Parents warned on social media risk
Parents could be unintentionally exposing their children to risk by setting them up social media accounts before they are old enough, a charity has warned.
Almost half of parents (45%) with pre-teen children have set up a Facebook account on their behalf, flouting rules which ban under-13s, the National Children's Bureau said.
A poll, conducted by the charity's Anti-Bullying Alliance and online security firm McAfee, found that while a quarter of youngsters spend between four and six hours a day online, much of the internet use is taking place "away from the watchful eye of a parent", with over half of children being allowed on the internet without parental supervision.
The research, released to mark the start of anti-bullying week, found that while j ust one in 10 parents believes that their children are safe online, only a third of par ents admit to not having had any conversation with their children about internet safety.
Forty five percent of parents are concerned about the prospect of their child being bullied online and a third of parents think their child may be a cyber-bully themselves, according to the survey of 1,000 parents with children aged 10 to 17 and 1,000 youngsters from this age bracket.
The Anti-Bullying Alliance and McAfee have developed an online tool kit to help educate parents how to keep their children safe while surfing the web.
Raj Samani, online safety expert at McAfee, said: "It's worrying that parents are unknowingly enabling their children's bad behaviour online with nearly half of all parents setting up social profiles, despite a third admitting to not having discussed online safety and even fewer having installed parental controls across all devices.

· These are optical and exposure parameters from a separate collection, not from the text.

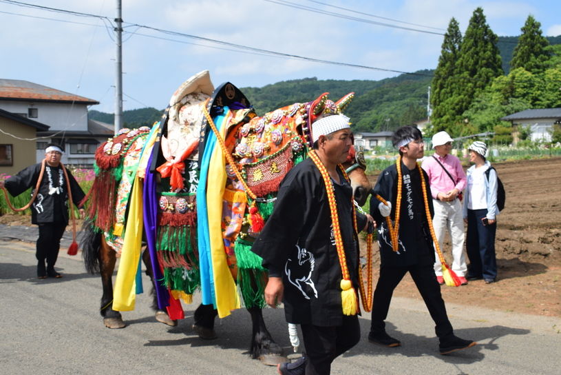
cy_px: 188
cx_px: 280
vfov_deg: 30.9
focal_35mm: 44
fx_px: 678
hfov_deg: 44.9
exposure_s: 1/400
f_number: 10
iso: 200
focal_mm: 29
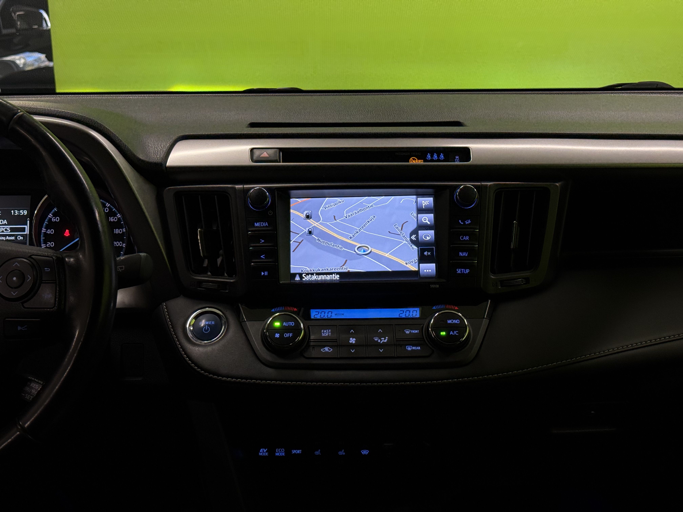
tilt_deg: -15.0
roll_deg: +0.5
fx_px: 947
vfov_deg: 30.3
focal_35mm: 48
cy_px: 256
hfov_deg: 39.7
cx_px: 342
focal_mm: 6.76
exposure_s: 1/100
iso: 80
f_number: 1.78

"Setting up these social profiles without installing parental controls or even having conversations about how to stay safe online, means children are ill-prepared to understand and deal with online issues such as cyber-bullying.

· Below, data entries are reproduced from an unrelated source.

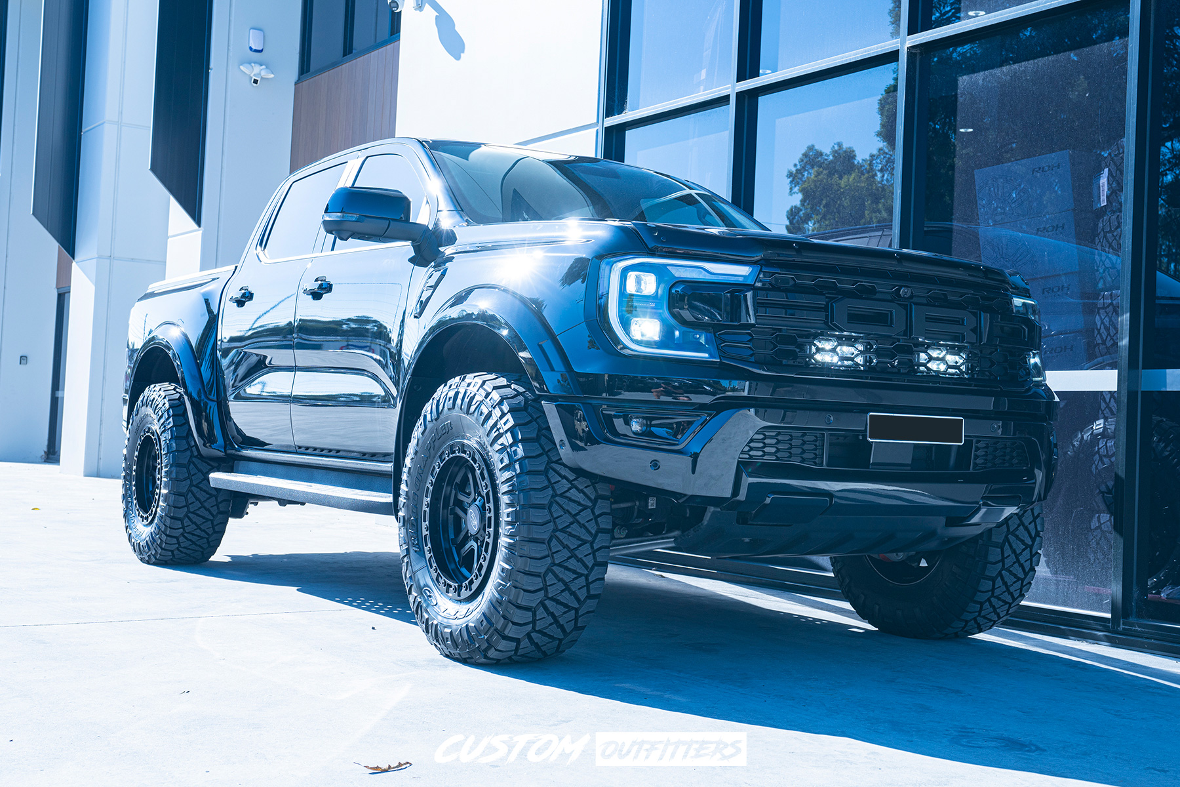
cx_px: 590
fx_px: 1147
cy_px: 394
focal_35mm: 35
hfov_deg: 54.4
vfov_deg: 37.9
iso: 100
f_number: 5.6
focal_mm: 35
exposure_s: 1/100
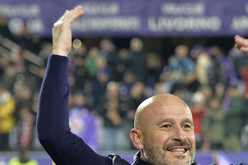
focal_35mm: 378
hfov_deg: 5.5
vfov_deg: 3.6
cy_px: 189
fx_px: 2604
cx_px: 185
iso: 3200
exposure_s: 1/500
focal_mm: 155
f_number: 5
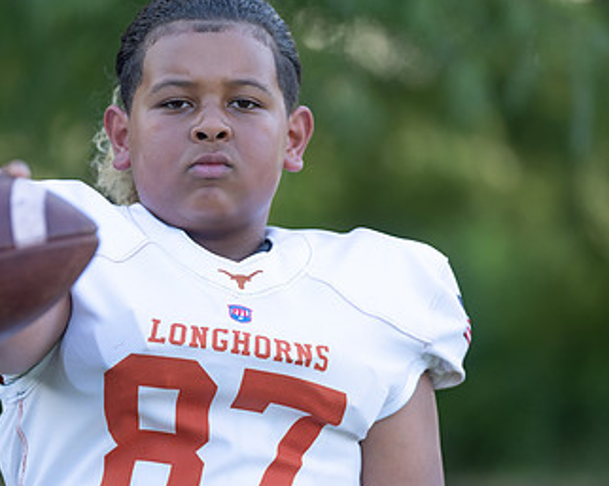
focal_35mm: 247
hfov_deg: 7.8
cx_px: 212
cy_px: 252
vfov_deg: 6.3
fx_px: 4448
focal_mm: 146
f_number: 2.8
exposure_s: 1/400
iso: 200
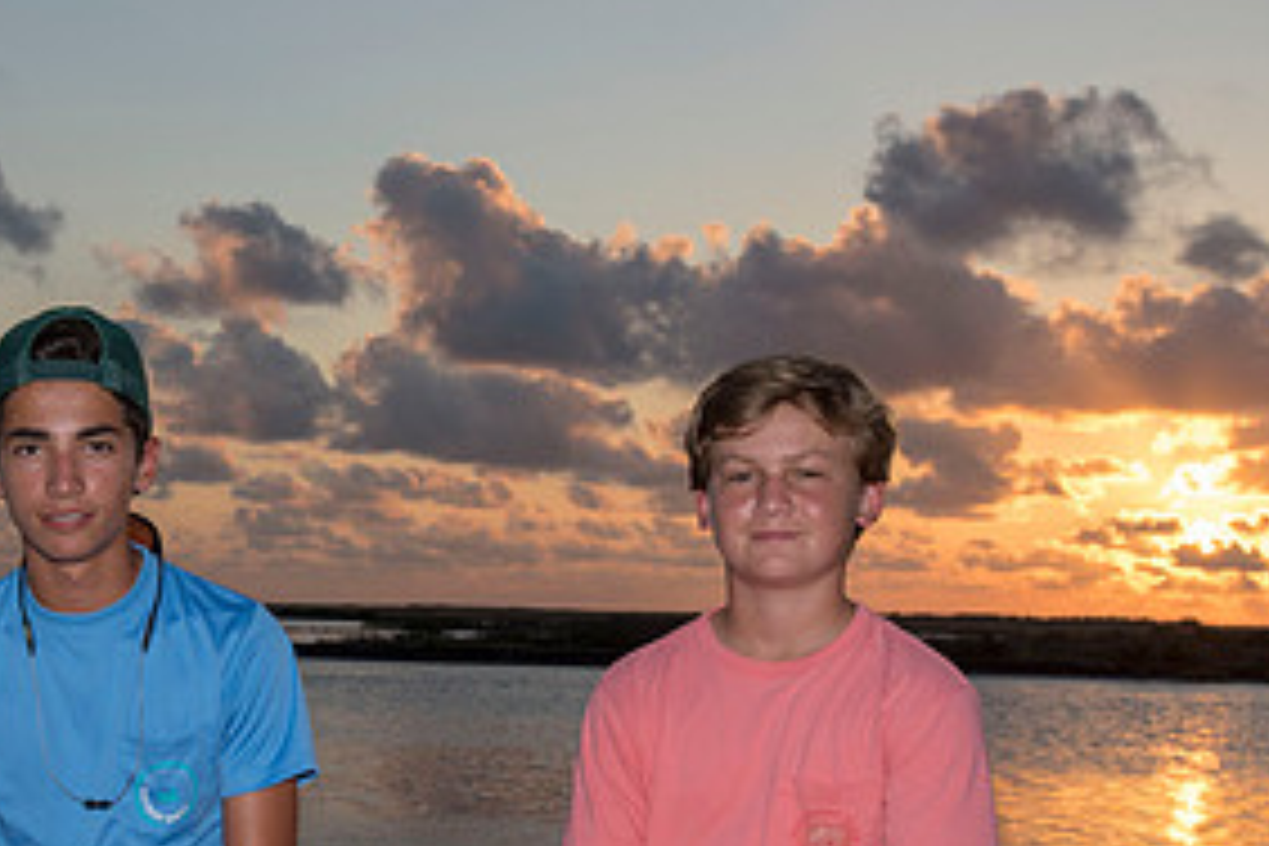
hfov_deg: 27.3
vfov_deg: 18.7
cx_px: 194
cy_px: 700
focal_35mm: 72
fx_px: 2538
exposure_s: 1/800
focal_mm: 35
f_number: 7.1
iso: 500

"This research shows that for many parents a lack of understanding and knowledge around online safety is causing real problems. Parents need to feel empowered to be able to set the right security and privacy settings for their family - across all devices - and to have the right conversations with their kids about what is and isn't suitable behaviour online."
Luke Roberts, national coordinator of the Anti-Bullying Alliance, added: "Cyber-bullying is increasingly an accepted part of online-culture.
" We know that young people are struggling to understand what is appropriate online behaviour and how to keep safe, and that parents are struggling to know how best to protect their children from potentially harmful online experiences.
"As adults we need to teach children and young people digital skills and set boundaries so they are able realise the huge benefits and opportunities that the internet offers in terms of accessing information and making friends, but also ensures that they are safe and free from being bullied both online and offline.
"Currently there is no clear leadership, no coordination and no adequate educational model in place to tackle the growing issue of cyber-bullying. The Anti-Bullying Alliance are calling for a national debate on children and young people's use of the internet and their online safety in the 21st Century, focusing specifically on cyber-bullying, which will bring together children, parents, industry, providers, NGOs, government, and educators."